--- Listed records ---
+ + +

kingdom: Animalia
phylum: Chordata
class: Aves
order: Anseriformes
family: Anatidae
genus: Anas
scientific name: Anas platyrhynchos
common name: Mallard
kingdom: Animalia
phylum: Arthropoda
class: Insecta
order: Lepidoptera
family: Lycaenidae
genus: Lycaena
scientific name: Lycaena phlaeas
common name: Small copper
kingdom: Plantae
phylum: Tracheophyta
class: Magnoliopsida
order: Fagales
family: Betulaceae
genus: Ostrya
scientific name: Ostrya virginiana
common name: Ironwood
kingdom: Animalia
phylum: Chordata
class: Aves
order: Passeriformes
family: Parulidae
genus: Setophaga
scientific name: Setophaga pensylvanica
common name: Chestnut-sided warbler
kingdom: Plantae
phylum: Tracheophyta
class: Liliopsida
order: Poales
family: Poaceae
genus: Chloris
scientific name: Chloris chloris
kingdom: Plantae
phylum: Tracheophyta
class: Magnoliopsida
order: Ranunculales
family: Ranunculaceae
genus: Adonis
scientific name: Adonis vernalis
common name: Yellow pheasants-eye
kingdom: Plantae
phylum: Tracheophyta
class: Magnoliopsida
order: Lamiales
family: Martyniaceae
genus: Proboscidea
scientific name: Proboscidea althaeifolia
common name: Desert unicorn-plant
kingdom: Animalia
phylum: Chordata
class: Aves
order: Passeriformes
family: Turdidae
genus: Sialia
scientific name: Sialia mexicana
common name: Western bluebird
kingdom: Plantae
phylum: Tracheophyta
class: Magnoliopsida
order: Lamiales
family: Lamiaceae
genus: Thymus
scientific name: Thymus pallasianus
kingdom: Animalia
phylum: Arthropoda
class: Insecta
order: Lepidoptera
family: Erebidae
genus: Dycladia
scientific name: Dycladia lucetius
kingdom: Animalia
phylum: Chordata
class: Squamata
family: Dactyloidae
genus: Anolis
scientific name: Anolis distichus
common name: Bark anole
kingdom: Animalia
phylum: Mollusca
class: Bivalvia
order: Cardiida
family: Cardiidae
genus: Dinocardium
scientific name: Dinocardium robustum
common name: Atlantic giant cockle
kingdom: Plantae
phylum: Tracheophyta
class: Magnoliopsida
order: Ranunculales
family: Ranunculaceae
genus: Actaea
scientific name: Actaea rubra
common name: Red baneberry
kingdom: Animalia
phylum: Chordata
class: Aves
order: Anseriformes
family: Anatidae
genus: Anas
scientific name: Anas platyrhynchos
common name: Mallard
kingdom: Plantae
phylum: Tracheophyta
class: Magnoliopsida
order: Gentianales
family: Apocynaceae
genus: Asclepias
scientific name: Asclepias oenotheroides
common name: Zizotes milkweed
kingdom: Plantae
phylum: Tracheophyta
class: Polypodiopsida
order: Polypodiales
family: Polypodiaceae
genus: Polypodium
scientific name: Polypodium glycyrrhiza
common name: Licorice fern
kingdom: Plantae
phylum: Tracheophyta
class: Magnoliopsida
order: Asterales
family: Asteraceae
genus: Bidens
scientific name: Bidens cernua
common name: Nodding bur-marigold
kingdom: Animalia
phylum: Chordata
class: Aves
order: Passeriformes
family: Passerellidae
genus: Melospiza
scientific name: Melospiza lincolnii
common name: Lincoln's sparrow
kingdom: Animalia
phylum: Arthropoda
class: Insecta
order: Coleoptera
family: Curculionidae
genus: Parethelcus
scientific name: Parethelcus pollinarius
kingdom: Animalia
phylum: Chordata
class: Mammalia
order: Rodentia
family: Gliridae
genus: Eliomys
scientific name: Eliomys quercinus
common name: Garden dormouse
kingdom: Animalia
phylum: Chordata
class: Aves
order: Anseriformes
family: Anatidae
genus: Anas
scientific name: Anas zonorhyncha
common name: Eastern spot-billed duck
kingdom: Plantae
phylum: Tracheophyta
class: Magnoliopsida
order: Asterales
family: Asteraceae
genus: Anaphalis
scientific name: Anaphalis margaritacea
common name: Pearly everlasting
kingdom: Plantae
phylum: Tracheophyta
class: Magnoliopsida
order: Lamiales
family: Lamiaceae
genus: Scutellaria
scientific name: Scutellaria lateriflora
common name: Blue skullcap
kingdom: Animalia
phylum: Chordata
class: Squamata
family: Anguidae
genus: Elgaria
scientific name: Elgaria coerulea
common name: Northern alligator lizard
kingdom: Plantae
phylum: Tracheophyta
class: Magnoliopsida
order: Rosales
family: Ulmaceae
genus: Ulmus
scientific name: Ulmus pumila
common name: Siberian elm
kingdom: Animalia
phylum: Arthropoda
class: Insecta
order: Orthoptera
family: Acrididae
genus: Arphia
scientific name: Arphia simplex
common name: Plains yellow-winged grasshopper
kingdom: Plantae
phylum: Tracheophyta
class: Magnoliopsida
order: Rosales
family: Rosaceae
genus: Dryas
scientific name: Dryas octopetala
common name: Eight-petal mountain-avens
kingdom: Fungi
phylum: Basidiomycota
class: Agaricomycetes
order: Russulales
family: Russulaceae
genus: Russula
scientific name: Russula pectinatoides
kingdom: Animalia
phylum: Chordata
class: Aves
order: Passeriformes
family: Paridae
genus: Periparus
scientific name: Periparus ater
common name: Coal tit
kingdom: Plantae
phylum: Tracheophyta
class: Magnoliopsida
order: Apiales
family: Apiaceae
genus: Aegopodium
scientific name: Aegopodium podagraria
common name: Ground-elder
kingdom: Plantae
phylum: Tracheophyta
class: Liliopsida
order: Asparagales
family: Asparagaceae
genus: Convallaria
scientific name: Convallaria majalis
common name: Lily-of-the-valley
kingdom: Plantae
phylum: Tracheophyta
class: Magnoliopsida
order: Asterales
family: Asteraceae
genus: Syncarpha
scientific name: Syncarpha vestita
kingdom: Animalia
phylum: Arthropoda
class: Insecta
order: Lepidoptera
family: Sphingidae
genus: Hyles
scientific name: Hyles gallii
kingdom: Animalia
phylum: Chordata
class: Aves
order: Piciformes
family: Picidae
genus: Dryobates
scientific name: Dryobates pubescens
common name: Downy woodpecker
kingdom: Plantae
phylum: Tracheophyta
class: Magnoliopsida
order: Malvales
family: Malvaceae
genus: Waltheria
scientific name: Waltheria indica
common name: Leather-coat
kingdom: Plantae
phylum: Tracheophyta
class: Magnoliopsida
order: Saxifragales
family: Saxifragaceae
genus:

+ + +

--- Exercise description ---
Reproduce word for word every labeled line shown above for each of the items.

--- The completed task ---
kingdom: Animalia
phylum: Chordata
class: Aves
order: Anseriformes
family: Anatidae
genus: Anas
scientific name: Anas platyrhynchos
common name: Mallard
kingdom: Animalia
phylum: Arthropoda
class: Insecta
order: Lepidoptera
family: Lycaenidae
genus: Lycaena
scientific name: Lycaena phlaeas
common name: Small copper
kingdom: Plantae
phylum: Tracheophyta
class: Magnoliopsida
order: Fagales
family: Betulaceae
genus: Ostrya
scientific name: Ostrya virginiana
common name: Ironwood
kingdom: Animalia
phylum: Chordata
class: Aves
order: Passeriformes
family: Parulidae
genus: Setophaga
scientific name: Setophaga pensylvanica
common name: Chestnut-sided warbler
kingdom: Plantae
phylum: Tracheophyta
class: Liliopsida
order: Poales
family: Poaceae
genus: Chloris
scientific name: Chloris chloris
kingdom: Plantae
phylum: Tracheophyta
class: Magnoliopsida
order: Ranunculales
family: Ranunculaceae
genus: Adonis
scientific name: Adonis vernalis
common name: Yellow pheasants-eye
kingdom: Plantae
phylum: Tracheophyta
class: Magnoliopsida
order: Lamiales
family: Martyniaceae
genus: Proboscidea
scientific name: Proboscidea althaeifolia
common name: Desert unicorn-plant
kingdom: Animalia
phylum: Chordata
class: Aves
order: Passeriformes
family: Turdidae
genus: Sialia
scientific name: Sialia mexicana
common name: Western bluebird
kingdom: Plantae
phylum: Tracheophyta
class: Magnoliopsida
order: Lamiales
family: Lamiaceae
genus: Thymus
scientific name: Thymus pallasianus
kingdom: Animalia
phylum: Arthropoda
class: Insecta
order: Lepidoptera
family: Erebidae
genus: Dycladia
scientific name: Dycladia lucetius
kingdom: Animalia
phylum: Chordata
class: Squamata
family: Dactyloidae
genus: Anolis
scientific name: Anolis distichus
common name: Bark anole
kingdom: Animalia
phylum: Mollusca
class: Bivalvia
order: Cardiida
family: Cardiidae
genus: Dinocardium
scientific name: Dinocardium robustum
common name: Atlantic giant cockle
kingdom: Plantae
phylum: Tracheophyta
class: Magnoliopsida
order: Ranunculales
family: Ranunculaceae
genus: Actaea
scientific name: Actaea rubra
common name: Red baneberry
kingdom: Animalia
phylum: Chordata
class: Aves
order: Anseriformes
family: Anatidae
genus: Anas
scientific name: Anas platyrhynchos
common name: Mallard
kingdom: Plantae
phylum: Tracheophyta
class: Magnoliopsida
order: Gentianales
family: Apocynaceae
genus: Asclepias
scientific name: Asclepias oenotheroides
common name: Zizotes milkweed
kingdom: Plantae
phylum: Tracheophyta
class: Polypodiopsida
order: Polypodiales
family: Polypodiaceae
genus: Polypodium
scientific name: Polypodium glycyrrhiza
common name: Licorice fern
kingdom: Plantae
phylum: Tracheophyta
class: Magnoliopsida
order: Asterales
family: Asteraceae
genus: Bidens
scientific name: Bidens cernua
common name: Nodding bur-marigold
kingdom: Animalia
phylum: Chordata
class: Aves
order: Passeriformes
family: Passerellidae
genus: Melospiza
scientific name: Melospiza lincolnii
common name: Lincoln's sparrow
kingdom: Animalia
phylum: Arthropoda
class: Insecta
order: Coleoptera
family: Curculionidae
genus: Parethelcus
scientific name: Parethelcus pollinarius
kingdom: Animalia
phylum: Chordata
class: Mammalia
order: Rodentia
family: Gliridae
genus: Eliomys
scientific name: Eliomys quercinus
common name: Garden dormouse
kingdom: Animalia
phylum: Chordata
class: Aves
order: Anseriformes
family: Anatidae
genus: Anas
scientific name: Anas zonorhyncha
common name: Eastern spot-billed duck
kingdom: Plantae
phylum: Tracheophyta
class: Magnoliopsida
order: Asterales
family: Asteraceae
genus: Anaphalis
scientific name: Anaphalis margaritacea
common name: Pearly everlasting
kingdom: Plantae
phylum: Tracheophyta
class: Magnoliopsida
order: Lamiales
family: Lamiaceae
genus: Scutellaria
scientific name: Scutellaria lateriflora
common name: Blue skullcap
kingdom: Animalia
phylum: Chordata
class: Squamata
family: Anguidae
genus: Elgaria
scientific name: Elgaria coerulea
common name: Northern alligator lizard
kingdom: Plantae
phylum: Tracheophyta
class: Magnoliopsida
order: Rosales
family: Ulmaceae
genus: Ulmus
scientific name: Ulmus pumila
common name: Siberian elm
kingdom: Animalia
phylum: Arthropoda
class: Insecta
order: Orthoptera
family: Acrididae
genus: Arphia
scientific name: Arphia simplex
common name: Plains yellow-winged grasshopper
kingdom: Plantae
phylum: Tracheophyta
class: Magnoliopsida
order: Rosales
family: Rosaceae
genus: Dryas
scientific name: Dryas octopetala
common name: Eight-petal mountain-avens
kingdom: Fungi
phylum: Basidiomycota
class: Agaricomycetes
order: Russulales
family: Russulaceae
genus: Russula
scientific name: Russula pectinatoides
kingdom: Animalia
phylum: Chordata
class: Aves
order: Passeriformes
family: Paridae
genus: Periparus
scientific name: Periparus ater
common name: Coal tit
kingdom: Plantae
phylum: Tracheophyta
class: Magnoliopsida
order: Apiales
family: Apiaceae
genus: Aegopodium
scientific name: Aegopodium podagraria
common name: Ground-elder
kingdom: Plantae
phylum: Tracheophyta
class: Liliopsida
order: Asparagales
family: Asparagaceae
genus: Convallaria
scientific name: Convallaria majalis
common name: Lily-of-the-valley
kingdom: Plantae
phylum: Tracheophyta
class: Magnoliopsida
order: Asterales
family: Asteraceae
genus: Syncarpha
scientific name: Syncarpha vestita
kingdom: Animalia
phylum: Arthropoda
class: Insecta
order: Lepidoptera
family: Sphingidae
genus: Hyles
scientific name: Hyles gallii
kingdom: Animalia
phylum: Chordata
class: Aves
order: Piciformes
family: Picidae
genus: Dryobates
scientific name: Dryobates pubescens
common name: Downy woodpecker
kingdom: Plantae
phylum: Tracheophyta
class: Magnoliopsida
order: Malvales
family: Malvaceae
genus: Waltheria
scientific name: Waltheria indica
common name: Leather-coat
kingdom: Plantae
phylum: Tracheophyta
class: Magnoliopsida
order: Saxifragales
family: Saxifragaceae
genus:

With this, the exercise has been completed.